Registration Statement No. 333-264653, registering (i) ordinary shares of the Registrant, CHF 0.05 par value per share (“Shares”), senior debt securities, subordinated debt securities, warrants and units, up to a maximum aggregate offering price of $200,000,000 and (ii) Shares that may be issued and sold from time to time under a Sales Agreement between the Registrant and SVB Securities LLC up to a maximum aggregate offering price of $75,000,000, filed with the SEC on May 4, 2022 and declared effective by the SEC on May 12, 2022;

 

   

Registration Statement No. 333-265546, registering 681,151 Shares available for resale by certain selling shareholders identified in the prospectus included in this registration statement, filed with the SEC on June 13, 2022, as amended on November 10, 2022, and declared effective by the SEC on November 18, 2022; and

 

   

Registration Statement No. 333-269450, registering (i) Shares, senior debt securities, subordinated debt securities, warrants and units, up to a maximum aggregate offering price of $350,000,000 and (ii) Shares that may be issued and sold from time to time under an Open Market Sale Agreement between the Registrant and Jeffries LLC up to a maximum aggregate offering price of $125,000,000, filed with the SEC on January 27, 2023 and declared effective by the SEC on February 24, 2023.

On May 21, 2023, the Registrant and Ironwood Pharmaceuticals, Inc., a Delaware corporation (“Ironwood”), entered into a Transaction Agreement (the “Transaction Agreement”). Pursuant to the Transaction Agreement, and upon the terms and subject to the conditions set forth therein, Ironwood completed a cash tender offer (the “Offer”). The Offer and any withdrawal rights in connection therewith expired one minute after 11:59 P.M., Eastern Time, on June 28, 2023, at which point 59,287,753 Shares had been validly tendered and not validly withdrawn pursuant to the Offer, representing approximately 94.40% of the Shares outstanding (not including 2,007,310 Shares delivered pursuant to guaranteed delivery procedures, representing approximately 3.20% of the Shares outstanding). The number of Shares validly tendered and not validly withdrawn pursuant to the Offer satisfied the Minimum Condition (as defined in the Transaction Agreement). As all conditions to the Offer had been satisfied or waived, Ironwood accepted for payment and promptly paid for all Shares that were validly tendered and not validly withdrawn in accordance with the terms of the Offer.

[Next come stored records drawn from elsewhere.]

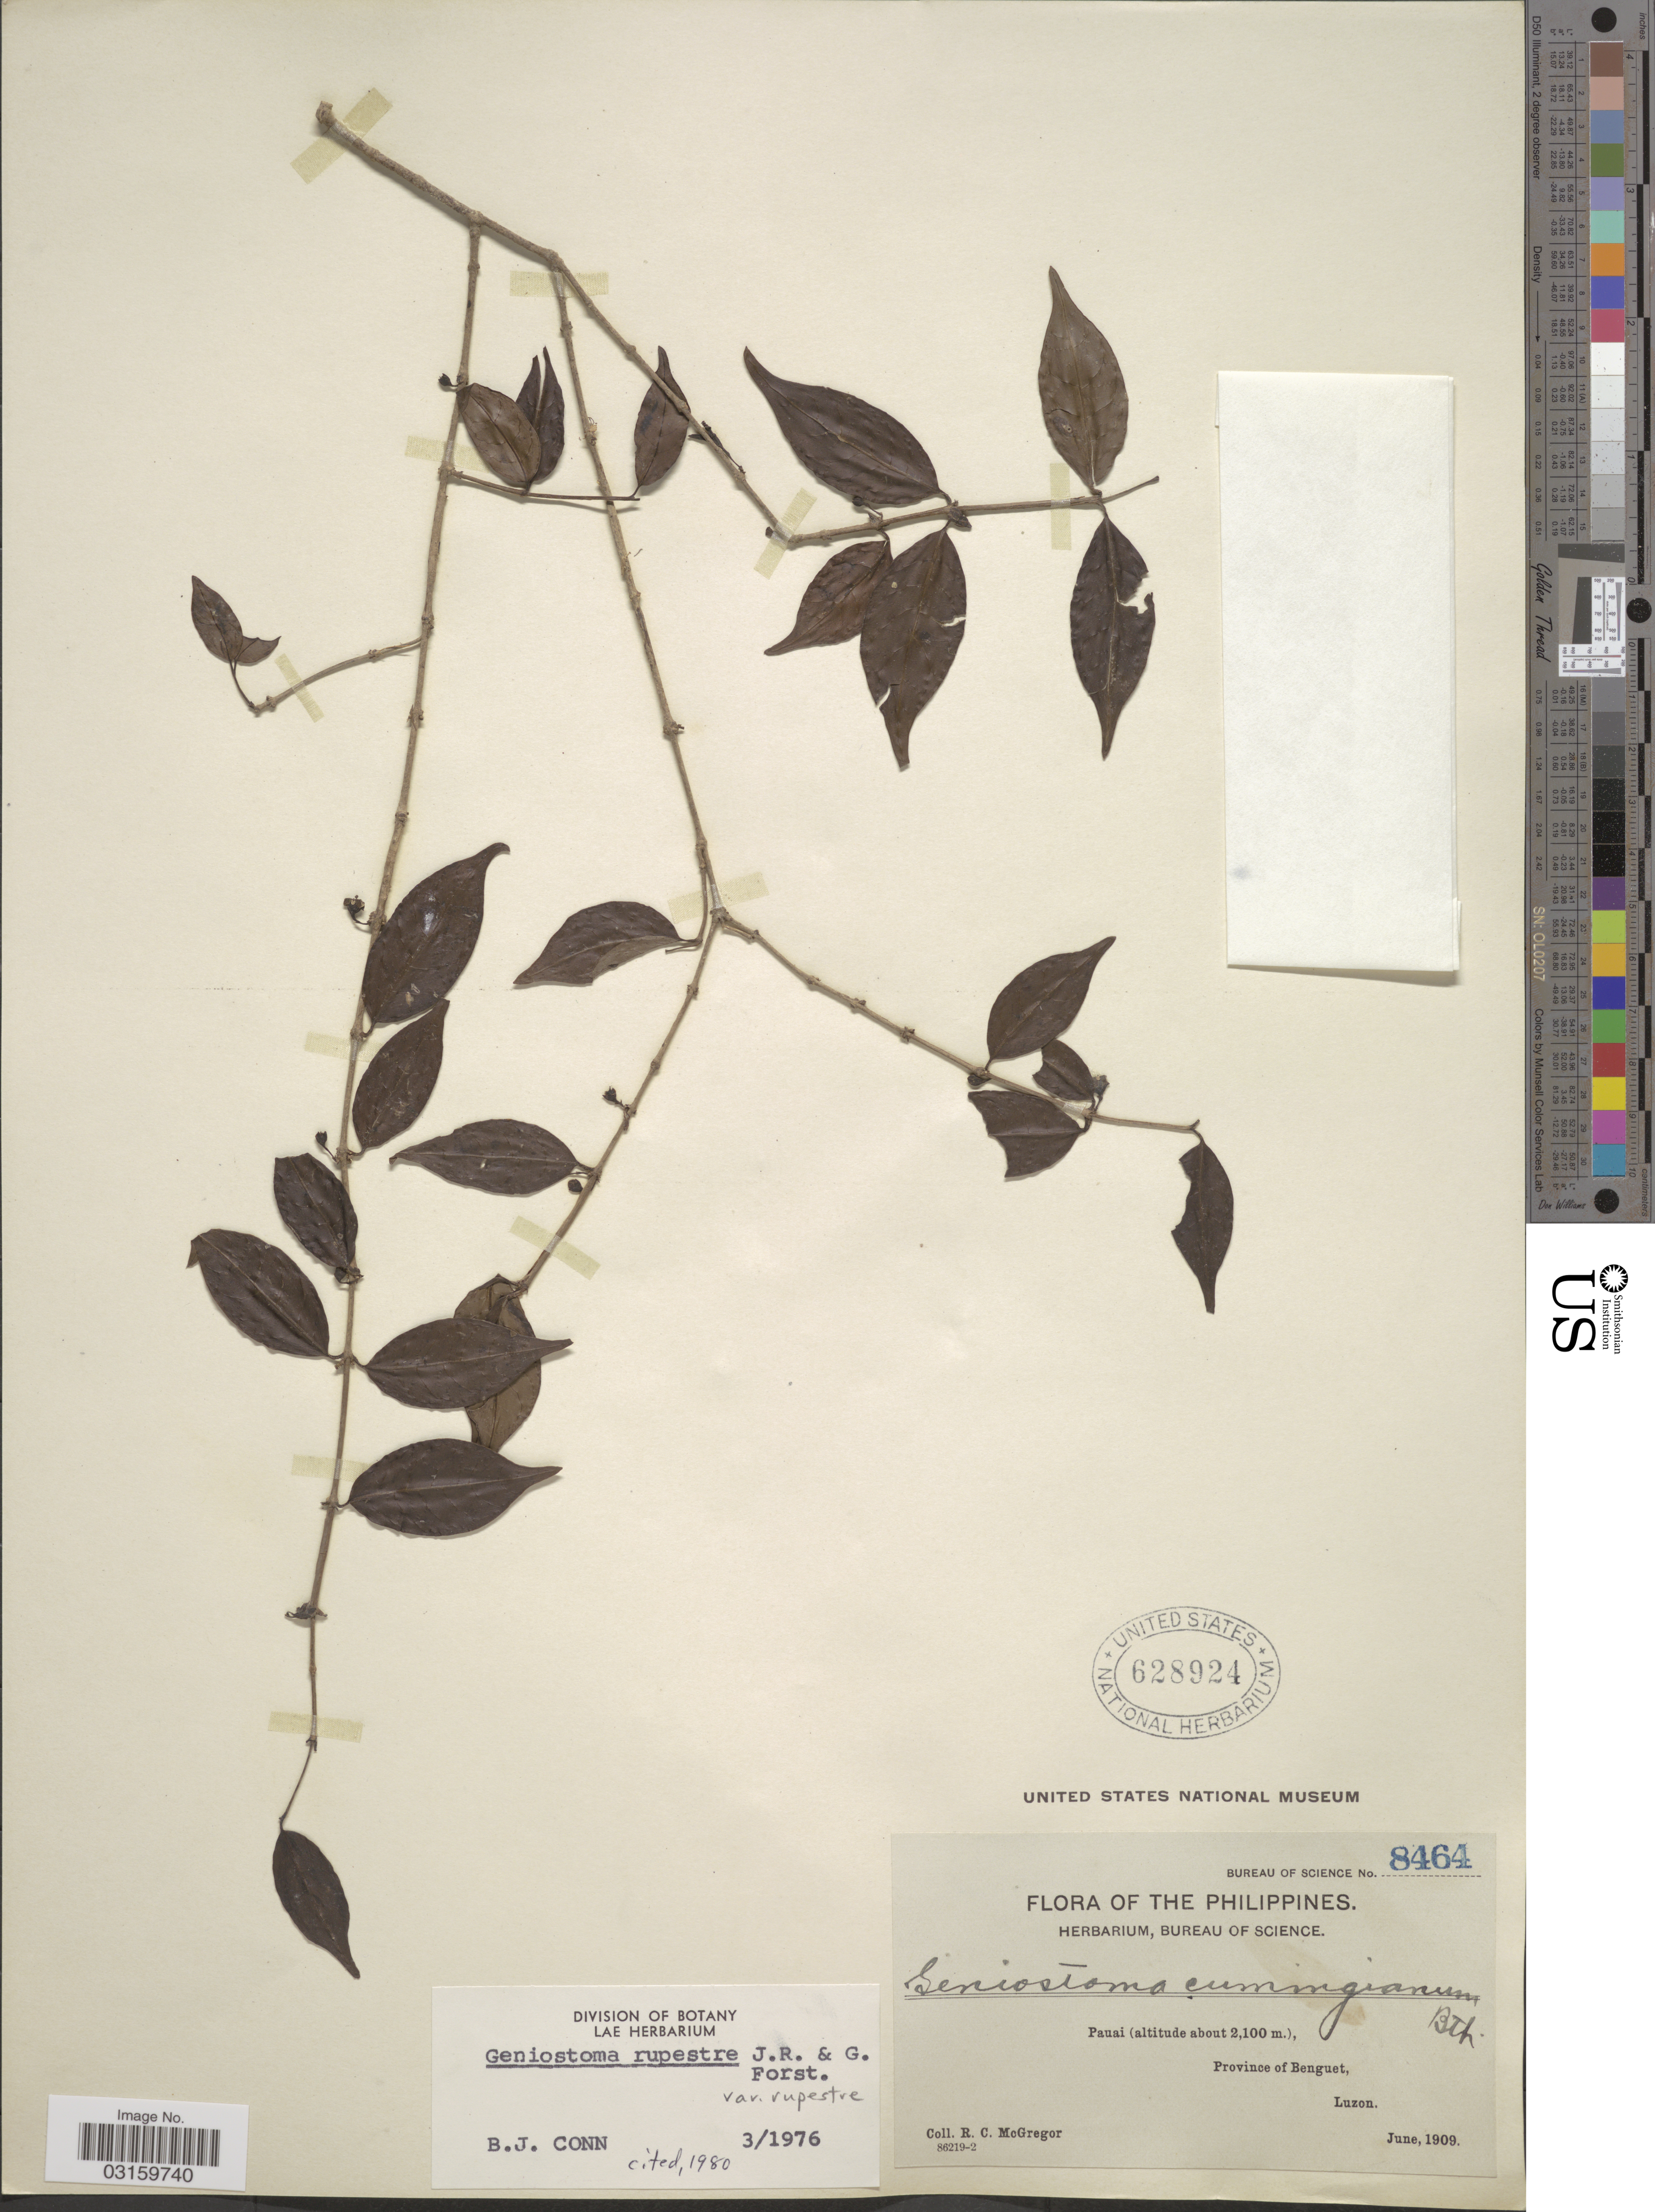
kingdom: Plantae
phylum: Tracheophyta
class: Magnoliopsida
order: Gentianales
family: Loganiaceae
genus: Geniostoma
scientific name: Geniostoma rupestre var. rupestre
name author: J.R. Forst. & G. Forst.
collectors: R. C. McGregor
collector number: Bureau of Science 8464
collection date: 1909-06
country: Philippines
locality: Pauai, Province of Benguet, Luzon.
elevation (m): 2100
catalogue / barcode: US 628924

As a result of the completion of the Offer, the Registrant has terminated any and all offerings of its securities pursuant to the Registration Statements. In accordance with the undertakings made by the Registrant in the Registration Statements to remove from registration, by means of post-effective amendments, any securities that had been registered for issuance that remain unsold at the termination of the offering, by filing these Post-Effective Amendments, the Registrant hereby removes from registration all securities registered but unsold under the Registration Statements, if any, as of the date hereof.


SIGNATURE

Pursuant to the requirements of the Securities Act of 1933, as amended, the Registrant certifies that it has reasonable grounds to believe that it meets all of the requirements for filing on Form F-3 and has duly caused these Post-Effective Amendments to be signed on its behalf by the undersigned, thereunto duly authorized, in the City of Boston, Commonwealth of Massachusetts, on July 20, 2023.

 

VECTIVBIO HOLDING AG
By:  

/s/ Sravan K. Emany

Name:   Sravan K. Emany
Title:   Authorized Representative

Pursuant to Rule 478 under the Securities Act of 1933, as amended, no other person is required to sign these Post-Effective Amendments.